— Extract —
──────────────────────────────
15.4 All notices under the Contract shall be:
15.4.1 in writing and addressed, in the case of the Buyer, to the intended delivery address or by email to the email address provided as part of the Order or Special Order, and, in the case of the Seller, to its registered office or such other address as it notifies the Buyer from time to time, or by email to [email protected].
15.4.2 deemed to have been duly given when delivered to the address referred to in condition 15.4.1, if delivered by messenger (including by courier) during normal business hours of the recipient; or 72 hours after being deposited in Canada Post mail, Priority mail postage prepaid or 24 hours after tracking shows delivered, whichever is longer, or at the time of transmission if sent by email (if the sender has no reason to understand that the email message was not received and if the message is received during the normal business hours of the recipient, failing which 9:00 am local time during the next normal business hours of the recipient).
15.5 The provisions of condition 15.4 shall not apply to the service of any proceedings or other documents in any legal action.
15.6 Failure on the part of the Seller to enforce any provision of the Contract or to require performance by the Buyer of any provision shall not be construed to be a waiver of the Contract or any provision thereof or the right of the Seller thereafter to enforce each and every provision in accordance with the terms of the Contract.
15.7 No action:
15.7.1 alleging the commission of a tort may be brought by either Party more than one year after the date on which the claimant first new, or ought to have known, of all material facts of a decisive character upon which the action is based; or
15.7.2 alleging breach of contract or any other breach of duty other than a duty owed in tort may be brought by either Party more than one year after the cause of action arose; except that in any case an action alleging non-payment of monies owing under the Contract may be brought within one year after the date of last payment.
15.8 The Contract and any dispute or claim arising out of or in connection with it or its subject matter or formation (including non-contractual disputes) shall be governed by and construed in accordance with the laws of the province of Manitoba, Canada and the federal laws of Canada applicable therein, excluding (i) its choice of law rules; and (ii) the United Nations Convention of Contracts for the International Sale of Goods. The Parties irrevocably submit to the exclusive jurisdiction of the courts in the province of Manitoba, Canada in respect of any such dispute or claim; provided that the Seller may seek equitable relief in any court of competent jurisdiction.
15.9 All non-public, confidential or proprietary information of the Seller, including but not limited to specifications, samples, patterns, designs, plans, drawings, documents, data, business operations, customer lists, pricing, discounts or rebates, disclosed by the Seller to the Buyer, whether disclosed orally or disclosed or accessed in written, electronic or other form or media, and whether or not marked, designated or otherwise identified as "confidential" in connection with this Agreement is confidential, solely for the use of performing this Agreement and may not be disclosed or copied unless authorized in advance by the Seller in writing. Upon the Seller's request, the Buyer shall promptly return all documents and other materials received from the Seller. The Seller shall be entitled to injunctive relief for any violation of this Section. This Section does not apply to information that is: (a) in the public domain; (b) known to the Buyer at the time of disclosure; or (c) rightfully obtained by the Buyer on a non-confidential basis from a third party.
──────────────────────────────
— Supplied records —
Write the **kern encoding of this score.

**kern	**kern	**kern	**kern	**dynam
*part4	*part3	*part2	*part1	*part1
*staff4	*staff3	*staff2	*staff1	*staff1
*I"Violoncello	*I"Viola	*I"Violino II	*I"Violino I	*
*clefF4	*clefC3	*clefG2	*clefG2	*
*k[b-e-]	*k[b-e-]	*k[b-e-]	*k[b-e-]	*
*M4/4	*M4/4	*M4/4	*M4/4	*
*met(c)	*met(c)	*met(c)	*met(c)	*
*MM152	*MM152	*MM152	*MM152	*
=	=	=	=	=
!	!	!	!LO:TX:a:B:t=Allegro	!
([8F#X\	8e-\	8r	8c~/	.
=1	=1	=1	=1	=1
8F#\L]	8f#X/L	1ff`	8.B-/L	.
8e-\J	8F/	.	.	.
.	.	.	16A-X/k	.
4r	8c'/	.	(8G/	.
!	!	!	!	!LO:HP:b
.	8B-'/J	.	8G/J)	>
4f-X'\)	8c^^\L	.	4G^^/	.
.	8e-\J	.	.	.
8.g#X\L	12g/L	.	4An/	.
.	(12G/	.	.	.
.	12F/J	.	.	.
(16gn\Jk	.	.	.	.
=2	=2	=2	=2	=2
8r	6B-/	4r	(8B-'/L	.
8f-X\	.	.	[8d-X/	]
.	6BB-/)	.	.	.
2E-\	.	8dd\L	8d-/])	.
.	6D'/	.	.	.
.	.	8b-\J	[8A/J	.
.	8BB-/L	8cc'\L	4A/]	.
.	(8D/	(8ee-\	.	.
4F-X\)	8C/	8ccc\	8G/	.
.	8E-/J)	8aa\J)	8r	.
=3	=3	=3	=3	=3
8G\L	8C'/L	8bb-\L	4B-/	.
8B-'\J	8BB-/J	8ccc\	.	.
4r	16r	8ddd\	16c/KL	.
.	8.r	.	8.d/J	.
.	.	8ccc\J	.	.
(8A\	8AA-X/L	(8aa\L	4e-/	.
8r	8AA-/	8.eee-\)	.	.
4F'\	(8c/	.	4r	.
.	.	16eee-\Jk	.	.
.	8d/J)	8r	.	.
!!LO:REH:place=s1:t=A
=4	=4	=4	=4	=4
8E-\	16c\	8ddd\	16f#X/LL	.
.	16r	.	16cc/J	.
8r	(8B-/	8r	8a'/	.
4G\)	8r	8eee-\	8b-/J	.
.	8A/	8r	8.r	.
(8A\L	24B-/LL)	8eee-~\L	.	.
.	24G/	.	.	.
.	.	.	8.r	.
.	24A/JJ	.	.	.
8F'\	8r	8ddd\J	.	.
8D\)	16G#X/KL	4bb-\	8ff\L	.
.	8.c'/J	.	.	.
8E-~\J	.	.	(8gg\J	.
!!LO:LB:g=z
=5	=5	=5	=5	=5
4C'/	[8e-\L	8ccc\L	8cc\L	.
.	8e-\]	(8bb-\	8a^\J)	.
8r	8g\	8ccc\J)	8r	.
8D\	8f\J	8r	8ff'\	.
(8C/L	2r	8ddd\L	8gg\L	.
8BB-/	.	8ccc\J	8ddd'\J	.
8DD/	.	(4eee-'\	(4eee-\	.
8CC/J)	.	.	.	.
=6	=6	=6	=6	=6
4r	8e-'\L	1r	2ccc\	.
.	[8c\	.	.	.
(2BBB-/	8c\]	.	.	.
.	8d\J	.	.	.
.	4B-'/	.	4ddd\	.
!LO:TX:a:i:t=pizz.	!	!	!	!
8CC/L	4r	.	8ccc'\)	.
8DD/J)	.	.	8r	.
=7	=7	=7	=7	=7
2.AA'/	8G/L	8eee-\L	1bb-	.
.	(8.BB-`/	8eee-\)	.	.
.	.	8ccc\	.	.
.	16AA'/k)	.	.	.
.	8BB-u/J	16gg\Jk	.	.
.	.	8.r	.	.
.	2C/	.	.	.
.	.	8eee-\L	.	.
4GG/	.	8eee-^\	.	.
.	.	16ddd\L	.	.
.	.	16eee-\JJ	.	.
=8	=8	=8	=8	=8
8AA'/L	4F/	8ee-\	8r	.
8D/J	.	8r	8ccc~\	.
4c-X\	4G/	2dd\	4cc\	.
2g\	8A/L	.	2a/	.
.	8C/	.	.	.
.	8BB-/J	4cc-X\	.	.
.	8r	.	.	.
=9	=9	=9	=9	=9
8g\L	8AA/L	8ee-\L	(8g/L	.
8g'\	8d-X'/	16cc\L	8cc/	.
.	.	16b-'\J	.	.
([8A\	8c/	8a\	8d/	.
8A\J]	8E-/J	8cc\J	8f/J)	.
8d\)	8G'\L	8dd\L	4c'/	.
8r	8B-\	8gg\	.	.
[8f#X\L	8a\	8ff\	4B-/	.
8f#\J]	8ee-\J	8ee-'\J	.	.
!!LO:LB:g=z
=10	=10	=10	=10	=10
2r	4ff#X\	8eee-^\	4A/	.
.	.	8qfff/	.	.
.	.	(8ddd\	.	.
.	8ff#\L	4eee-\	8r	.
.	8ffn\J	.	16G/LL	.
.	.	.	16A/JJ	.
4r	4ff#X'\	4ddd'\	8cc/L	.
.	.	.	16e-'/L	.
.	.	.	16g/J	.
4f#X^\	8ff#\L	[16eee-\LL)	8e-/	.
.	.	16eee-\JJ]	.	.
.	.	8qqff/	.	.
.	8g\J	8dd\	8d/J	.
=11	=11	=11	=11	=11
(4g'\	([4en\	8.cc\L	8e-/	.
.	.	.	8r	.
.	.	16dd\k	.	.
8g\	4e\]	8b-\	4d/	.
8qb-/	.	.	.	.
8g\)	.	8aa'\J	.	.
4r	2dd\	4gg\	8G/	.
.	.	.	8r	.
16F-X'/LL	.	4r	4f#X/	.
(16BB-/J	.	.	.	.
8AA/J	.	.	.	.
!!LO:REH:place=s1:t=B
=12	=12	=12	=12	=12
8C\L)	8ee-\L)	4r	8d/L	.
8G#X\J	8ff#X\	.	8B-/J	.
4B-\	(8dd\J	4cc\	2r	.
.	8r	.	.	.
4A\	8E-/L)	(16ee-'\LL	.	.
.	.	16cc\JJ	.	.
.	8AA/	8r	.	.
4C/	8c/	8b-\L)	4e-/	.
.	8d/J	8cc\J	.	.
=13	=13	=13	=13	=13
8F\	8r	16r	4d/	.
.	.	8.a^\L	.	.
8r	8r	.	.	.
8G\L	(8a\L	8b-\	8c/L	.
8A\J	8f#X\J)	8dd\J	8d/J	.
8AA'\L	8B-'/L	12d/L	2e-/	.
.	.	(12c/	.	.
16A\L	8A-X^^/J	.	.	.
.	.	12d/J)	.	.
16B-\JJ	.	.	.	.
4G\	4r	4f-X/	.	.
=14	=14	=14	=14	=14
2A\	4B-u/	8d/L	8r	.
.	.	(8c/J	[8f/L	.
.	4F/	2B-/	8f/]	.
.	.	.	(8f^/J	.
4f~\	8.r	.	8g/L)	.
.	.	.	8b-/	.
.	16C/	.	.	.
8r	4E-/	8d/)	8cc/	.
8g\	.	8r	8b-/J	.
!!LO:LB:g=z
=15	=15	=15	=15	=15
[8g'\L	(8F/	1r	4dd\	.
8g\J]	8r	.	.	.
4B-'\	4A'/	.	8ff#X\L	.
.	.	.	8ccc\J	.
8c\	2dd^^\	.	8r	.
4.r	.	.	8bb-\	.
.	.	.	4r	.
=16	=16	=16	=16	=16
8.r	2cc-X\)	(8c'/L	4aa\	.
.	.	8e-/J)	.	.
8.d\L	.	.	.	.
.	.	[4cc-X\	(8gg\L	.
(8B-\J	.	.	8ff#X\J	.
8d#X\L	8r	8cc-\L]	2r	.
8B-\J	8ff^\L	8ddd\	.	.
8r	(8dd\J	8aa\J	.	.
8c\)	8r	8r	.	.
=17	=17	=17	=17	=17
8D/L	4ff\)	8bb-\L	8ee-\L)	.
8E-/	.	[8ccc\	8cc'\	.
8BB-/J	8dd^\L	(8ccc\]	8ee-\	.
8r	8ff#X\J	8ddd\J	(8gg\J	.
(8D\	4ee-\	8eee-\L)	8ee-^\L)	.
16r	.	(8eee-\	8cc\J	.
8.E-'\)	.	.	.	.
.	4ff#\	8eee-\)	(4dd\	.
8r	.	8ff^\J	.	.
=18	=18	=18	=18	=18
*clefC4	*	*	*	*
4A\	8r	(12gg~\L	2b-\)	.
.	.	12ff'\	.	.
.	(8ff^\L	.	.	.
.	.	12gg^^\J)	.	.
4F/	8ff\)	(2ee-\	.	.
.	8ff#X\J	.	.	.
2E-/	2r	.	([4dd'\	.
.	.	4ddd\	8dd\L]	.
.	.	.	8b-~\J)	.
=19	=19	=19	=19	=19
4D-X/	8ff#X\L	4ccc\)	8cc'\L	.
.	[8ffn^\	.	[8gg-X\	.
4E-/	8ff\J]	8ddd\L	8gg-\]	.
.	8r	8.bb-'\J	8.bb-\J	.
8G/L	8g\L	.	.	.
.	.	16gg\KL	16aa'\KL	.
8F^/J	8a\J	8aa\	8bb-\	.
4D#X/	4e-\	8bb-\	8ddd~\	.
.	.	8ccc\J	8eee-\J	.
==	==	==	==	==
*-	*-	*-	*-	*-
──────────────────────────────
— Work item A —
Retype the stretch of the contract terms from "15.5 The provisions" through "of the Contract.".
— Work item B —
According to the contract terms, the laws of which province govern the Contract?
The listing comes from a separate source.

— Response A —
15.5 The provisions of condition 15.4 shall not apply to the service of any proceedings or other documents in any legal action.
15.6 Failure on the part of the Seller to enforce any provision of the Contract or to require performance by the Buyer of any provision shall not be construed to be a waiver of the Contract or any provision thereof or the right of the Seller thereafter to enforce each and every provision in accordance with the terms of the Contract.

— Response B —
The laws of the province of Manitoba, Canada.